::: TEXTE DE LA PAGE
Ce n’est pas parce que les états des énergies et de la matière manifestent tous, naissance et mort, que la nature (l’essence, la source) des durées (du temps), eut un commencement et qu’elle aura une fin.
Bien que mesurable et pouvant être représenté par des symboles, le temps n’a aucune réalité physique ; les penseurs l’admettent tous.
Néanmoins le(du) temps peut être associé à des repères physiques (les aiguilles d’une montre, par exemple), ou à des chronologies par le biais d’équations mathématiques.
Or ce fait masque une très ancienne et funeste confusion des natures (des essences, des ordres) du temps et de l’espace inhérente au fait que l’espace entre des repères temporels peut être quantifié par des nombres, confusion, hélas, désormais confortée par la notion d’espace-temps imaginée par Hermann Minkowski (1864 – 1909) et adoptée par A. Einstein.
Une grandeur en effet, bien que quantifiée par des nombres, est aussi de par le sens qu’elle exprime, une entité abstraite c’est à dire une entité d’ordre transcendant ; précisons que par nature transcendante nous signifions nature primordiale différente de celle, physique, reconnue au réel sensible c’est-à-dire à ce qui est objectivé, « matérialisé ».
D’ailleurs, dans sa nature, cette association est semblable à l’union de l’esprit (du je, moi, ego, sujet) et du corps ; il s’agit d’une relation d’implication par le biais d’un domaine transcendant donc universel, ignoré des scientifiques et des philosophes, voire des théologiens, dont le domaine de l’abstraction est une facette singulière.
::::::
::: ITEMS
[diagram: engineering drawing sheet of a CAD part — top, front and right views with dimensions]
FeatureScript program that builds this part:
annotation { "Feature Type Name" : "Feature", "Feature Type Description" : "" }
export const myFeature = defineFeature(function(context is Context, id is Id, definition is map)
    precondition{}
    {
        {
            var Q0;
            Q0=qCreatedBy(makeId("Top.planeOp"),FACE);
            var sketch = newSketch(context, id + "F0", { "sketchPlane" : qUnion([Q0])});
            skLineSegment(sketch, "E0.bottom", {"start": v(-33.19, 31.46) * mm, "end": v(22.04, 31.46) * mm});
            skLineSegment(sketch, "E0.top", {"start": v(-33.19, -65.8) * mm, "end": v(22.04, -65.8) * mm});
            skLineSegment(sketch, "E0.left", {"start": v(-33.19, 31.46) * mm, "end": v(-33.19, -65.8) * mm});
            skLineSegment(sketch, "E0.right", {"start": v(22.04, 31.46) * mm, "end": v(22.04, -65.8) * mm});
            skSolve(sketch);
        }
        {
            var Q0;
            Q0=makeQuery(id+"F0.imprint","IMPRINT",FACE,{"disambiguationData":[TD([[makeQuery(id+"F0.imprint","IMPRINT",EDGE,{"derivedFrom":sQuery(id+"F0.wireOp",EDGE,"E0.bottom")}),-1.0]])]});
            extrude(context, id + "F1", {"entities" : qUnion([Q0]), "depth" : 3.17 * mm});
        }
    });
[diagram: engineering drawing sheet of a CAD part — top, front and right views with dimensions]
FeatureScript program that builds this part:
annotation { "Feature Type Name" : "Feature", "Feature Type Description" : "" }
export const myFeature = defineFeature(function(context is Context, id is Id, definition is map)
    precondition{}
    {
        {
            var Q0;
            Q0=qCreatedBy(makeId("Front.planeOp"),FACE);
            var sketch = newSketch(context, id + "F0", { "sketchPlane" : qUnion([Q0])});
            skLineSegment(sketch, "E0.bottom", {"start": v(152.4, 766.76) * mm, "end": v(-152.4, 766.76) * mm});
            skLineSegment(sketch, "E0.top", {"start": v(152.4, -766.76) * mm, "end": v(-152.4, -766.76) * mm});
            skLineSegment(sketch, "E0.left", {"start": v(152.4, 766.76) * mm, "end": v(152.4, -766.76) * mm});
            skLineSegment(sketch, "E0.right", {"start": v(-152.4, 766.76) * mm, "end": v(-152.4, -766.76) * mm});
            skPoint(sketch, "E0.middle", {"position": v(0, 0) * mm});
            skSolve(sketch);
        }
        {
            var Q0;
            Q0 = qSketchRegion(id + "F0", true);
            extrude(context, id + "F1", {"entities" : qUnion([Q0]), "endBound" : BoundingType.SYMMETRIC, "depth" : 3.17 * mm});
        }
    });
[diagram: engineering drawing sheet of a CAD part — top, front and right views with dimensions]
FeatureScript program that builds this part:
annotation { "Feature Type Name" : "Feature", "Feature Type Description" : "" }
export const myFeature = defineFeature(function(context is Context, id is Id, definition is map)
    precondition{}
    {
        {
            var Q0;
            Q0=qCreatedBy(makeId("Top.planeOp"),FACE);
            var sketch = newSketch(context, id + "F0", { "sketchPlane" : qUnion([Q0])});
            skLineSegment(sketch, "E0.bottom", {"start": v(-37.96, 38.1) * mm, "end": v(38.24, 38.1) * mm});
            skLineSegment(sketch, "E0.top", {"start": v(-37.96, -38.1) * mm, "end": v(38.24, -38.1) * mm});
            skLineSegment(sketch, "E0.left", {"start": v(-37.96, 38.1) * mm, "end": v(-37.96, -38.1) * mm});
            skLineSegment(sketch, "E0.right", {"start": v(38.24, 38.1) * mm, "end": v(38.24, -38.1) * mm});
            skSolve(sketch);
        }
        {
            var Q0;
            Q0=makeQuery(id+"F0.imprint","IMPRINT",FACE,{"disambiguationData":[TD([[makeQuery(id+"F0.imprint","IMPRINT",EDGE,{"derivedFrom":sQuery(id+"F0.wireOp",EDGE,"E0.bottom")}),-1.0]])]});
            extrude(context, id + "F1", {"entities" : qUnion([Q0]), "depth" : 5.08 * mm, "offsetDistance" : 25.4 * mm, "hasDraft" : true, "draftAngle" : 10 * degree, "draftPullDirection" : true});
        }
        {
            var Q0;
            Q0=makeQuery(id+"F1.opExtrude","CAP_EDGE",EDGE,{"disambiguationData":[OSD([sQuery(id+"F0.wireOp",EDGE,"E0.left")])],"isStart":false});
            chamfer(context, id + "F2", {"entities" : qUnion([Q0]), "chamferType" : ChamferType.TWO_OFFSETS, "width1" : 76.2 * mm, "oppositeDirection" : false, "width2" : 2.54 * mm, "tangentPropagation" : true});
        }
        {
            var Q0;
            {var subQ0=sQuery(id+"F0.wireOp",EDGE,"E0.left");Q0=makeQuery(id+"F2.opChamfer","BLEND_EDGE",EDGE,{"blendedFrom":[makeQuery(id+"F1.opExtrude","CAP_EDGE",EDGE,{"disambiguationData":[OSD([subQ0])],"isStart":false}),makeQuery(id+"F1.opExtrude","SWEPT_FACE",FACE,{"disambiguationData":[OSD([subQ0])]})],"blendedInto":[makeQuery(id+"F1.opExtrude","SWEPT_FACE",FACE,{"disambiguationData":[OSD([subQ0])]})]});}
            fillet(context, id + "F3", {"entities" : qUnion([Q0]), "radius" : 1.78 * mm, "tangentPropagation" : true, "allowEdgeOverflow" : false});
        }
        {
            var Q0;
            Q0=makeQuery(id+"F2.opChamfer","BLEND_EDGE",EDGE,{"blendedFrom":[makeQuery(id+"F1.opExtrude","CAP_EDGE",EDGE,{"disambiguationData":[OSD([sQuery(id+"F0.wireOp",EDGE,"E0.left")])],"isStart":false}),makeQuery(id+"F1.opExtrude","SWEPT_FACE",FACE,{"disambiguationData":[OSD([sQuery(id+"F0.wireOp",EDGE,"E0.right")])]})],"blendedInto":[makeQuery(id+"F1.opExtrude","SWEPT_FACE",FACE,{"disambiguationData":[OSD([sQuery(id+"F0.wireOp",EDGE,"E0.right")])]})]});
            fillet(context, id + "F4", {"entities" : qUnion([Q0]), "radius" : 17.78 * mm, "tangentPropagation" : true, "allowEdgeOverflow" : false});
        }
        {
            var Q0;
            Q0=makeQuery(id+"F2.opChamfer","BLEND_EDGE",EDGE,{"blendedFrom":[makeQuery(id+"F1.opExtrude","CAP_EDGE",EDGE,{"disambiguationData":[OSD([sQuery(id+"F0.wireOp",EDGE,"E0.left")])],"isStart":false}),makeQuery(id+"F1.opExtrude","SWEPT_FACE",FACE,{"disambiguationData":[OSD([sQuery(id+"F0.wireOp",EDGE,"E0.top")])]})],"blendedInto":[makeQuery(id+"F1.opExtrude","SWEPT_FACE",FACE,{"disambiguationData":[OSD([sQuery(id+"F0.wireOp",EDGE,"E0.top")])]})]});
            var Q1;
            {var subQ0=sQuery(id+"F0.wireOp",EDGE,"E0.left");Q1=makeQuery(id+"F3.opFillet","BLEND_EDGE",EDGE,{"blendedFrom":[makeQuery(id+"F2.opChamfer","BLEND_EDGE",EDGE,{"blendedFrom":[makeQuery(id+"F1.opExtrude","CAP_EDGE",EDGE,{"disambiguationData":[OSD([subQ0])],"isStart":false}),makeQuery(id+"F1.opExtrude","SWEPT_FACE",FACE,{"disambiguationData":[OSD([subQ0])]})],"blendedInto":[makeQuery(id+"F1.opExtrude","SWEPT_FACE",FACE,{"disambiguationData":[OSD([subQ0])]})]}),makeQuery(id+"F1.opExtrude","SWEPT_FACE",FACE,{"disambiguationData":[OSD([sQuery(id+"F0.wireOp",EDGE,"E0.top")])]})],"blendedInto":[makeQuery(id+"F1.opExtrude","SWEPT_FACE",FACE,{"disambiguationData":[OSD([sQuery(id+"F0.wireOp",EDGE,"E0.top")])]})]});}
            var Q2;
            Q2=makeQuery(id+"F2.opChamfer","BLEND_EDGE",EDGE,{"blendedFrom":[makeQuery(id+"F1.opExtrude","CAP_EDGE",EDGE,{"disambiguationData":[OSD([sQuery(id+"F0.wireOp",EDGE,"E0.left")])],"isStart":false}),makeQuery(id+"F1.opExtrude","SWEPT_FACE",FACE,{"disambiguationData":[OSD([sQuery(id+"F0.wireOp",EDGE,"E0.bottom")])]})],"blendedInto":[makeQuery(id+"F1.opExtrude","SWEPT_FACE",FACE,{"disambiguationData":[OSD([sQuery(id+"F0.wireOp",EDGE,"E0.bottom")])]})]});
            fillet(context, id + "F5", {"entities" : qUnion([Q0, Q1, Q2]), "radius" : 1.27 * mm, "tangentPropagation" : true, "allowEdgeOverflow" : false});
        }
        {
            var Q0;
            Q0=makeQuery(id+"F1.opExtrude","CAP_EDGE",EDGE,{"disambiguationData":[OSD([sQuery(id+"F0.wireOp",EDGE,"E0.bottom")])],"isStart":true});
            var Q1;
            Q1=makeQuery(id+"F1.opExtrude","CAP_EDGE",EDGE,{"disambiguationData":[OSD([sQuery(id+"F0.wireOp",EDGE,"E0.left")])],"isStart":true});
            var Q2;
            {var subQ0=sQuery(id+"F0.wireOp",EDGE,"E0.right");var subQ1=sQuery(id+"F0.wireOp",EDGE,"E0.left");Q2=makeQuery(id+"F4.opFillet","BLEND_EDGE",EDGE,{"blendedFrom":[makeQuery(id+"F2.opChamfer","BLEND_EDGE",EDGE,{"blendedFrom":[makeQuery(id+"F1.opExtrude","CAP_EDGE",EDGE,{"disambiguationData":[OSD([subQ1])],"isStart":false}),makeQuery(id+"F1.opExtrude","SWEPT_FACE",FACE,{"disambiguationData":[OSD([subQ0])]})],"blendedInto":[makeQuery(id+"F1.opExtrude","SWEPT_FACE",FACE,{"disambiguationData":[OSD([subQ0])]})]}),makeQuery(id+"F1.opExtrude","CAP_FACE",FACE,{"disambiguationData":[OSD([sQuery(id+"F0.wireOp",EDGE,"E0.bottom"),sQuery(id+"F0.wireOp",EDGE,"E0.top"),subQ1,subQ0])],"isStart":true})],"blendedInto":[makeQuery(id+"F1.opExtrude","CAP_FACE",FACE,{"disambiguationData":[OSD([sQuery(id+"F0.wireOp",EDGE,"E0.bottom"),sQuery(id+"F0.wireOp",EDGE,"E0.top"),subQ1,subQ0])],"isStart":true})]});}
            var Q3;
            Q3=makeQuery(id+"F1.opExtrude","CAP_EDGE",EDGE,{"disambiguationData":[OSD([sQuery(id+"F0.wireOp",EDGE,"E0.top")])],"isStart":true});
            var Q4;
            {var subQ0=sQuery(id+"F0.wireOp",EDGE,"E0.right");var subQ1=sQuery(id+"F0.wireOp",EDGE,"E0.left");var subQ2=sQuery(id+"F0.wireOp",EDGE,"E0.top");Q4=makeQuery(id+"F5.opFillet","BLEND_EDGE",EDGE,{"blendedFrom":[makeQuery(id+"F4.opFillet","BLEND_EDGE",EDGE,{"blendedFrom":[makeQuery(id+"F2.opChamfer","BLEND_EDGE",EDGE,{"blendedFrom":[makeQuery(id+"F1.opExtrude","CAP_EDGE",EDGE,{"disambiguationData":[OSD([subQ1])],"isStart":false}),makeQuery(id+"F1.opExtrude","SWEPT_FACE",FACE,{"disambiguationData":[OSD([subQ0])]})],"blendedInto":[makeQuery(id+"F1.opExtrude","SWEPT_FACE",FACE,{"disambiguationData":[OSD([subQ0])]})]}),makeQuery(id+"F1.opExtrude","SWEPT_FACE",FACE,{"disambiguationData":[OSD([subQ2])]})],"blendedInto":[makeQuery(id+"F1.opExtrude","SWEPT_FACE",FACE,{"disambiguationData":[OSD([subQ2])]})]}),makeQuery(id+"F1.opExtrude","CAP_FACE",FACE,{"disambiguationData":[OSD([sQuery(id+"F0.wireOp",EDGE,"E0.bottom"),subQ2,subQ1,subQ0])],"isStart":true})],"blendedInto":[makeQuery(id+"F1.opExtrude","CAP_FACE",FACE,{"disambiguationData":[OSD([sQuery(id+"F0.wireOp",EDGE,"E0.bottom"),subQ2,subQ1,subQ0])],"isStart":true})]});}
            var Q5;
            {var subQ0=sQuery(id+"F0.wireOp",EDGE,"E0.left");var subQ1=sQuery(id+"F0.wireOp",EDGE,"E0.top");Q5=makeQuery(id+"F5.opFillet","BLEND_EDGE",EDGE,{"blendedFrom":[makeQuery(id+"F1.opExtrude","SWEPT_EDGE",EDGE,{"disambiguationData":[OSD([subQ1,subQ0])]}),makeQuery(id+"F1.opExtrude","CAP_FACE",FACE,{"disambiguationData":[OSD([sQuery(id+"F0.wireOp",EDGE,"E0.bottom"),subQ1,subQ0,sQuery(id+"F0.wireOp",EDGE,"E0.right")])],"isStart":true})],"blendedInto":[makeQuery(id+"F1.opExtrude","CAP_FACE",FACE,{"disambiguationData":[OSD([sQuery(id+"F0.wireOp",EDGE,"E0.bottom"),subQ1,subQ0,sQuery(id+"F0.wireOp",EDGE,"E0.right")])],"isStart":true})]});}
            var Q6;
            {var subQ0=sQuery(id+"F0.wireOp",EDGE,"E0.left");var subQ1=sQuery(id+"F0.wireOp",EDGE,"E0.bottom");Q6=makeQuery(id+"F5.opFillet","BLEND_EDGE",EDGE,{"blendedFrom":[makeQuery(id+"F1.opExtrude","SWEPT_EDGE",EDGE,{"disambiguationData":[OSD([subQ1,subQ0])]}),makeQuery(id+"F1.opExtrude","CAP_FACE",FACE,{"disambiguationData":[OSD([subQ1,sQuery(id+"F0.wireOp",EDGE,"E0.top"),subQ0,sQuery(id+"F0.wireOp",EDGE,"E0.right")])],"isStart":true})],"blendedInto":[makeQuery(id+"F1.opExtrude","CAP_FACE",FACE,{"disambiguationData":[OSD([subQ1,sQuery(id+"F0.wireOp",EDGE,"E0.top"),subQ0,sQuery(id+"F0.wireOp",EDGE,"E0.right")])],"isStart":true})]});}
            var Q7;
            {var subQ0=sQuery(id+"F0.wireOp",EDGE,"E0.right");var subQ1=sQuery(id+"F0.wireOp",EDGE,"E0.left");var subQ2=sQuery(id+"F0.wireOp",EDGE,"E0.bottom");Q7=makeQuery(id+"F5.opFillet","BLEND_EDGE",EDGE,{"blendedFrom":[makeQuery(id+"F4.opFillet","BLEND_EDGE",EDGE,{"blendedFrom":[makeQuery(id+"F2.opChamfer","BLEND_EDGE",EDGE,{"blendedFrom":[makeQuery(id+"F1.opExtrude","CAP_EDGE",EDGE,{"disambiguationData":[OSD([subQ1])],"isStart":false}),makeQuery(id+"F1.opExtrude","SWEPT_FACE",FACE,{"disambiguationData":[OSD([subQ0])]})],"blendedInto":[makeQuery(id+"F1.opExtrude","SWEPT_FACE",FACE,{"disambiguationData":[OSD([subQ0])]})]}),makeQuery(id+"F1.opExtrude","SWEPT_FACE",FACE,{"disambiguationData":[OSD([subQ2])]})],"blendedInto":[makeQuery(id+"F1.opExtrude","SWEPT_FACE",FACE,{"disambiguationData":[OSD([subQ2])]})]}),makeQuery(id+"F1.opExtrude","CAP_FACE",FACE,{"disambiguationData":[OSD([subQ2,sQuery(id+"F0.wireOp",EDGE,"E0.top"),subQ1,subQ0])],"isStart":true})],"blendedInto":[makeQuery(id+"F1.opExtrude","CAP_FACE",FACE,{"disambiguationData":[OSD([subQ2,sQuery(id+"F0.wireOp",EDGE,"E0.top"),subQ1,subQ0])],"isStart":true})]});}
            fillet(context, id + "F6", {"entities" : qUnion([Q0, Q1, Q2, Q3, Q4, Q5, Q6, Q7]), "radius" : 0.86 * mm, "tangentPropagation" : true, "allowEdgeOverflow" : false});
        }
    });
::::::
** CONSIGNES À SUIVRE **
a. Répondez à ces questions sur le texte consacré au temps :
(i) Selon le texte, qui a imaginé la notion d'espace-temps ?
(ii) Quel exemple de repère physique le texte donne-t-il pour le temps ?
(iii) Qu'est-ce que les penseurs admettent tous au sujet du temps ?
b. Restituez, dans le texte consacré au temps, tout ce qui va de « Ce n’est pas » jusqu'à « biais d’équations mathématiques. ».

** RÉPONSES PAR CONSIGNE **
a.
(i) Hermann Minkowski.
(ii) Les aiguilles d'une montre.
(iii) Que le temps n'a aucune réalité physique.

b.
Ce n’est pas parce que les états des énergies et de la matière manifestent tous, naissance et mort, que la nature (l’essence, la source) des durées (du temps), eut un commencement et qu’elle aura une fin.
Bien que mesurable et pouvant être représenté par des symboles, le temps n’a aucune réalité physique ; les penseurs l’admettent tous.
Néanmoins le(du) temps peut être associé à des repères physiques (les aiguilles d’une montre, par exemple), ou à des chronologies par le biais d’équations mathématiques.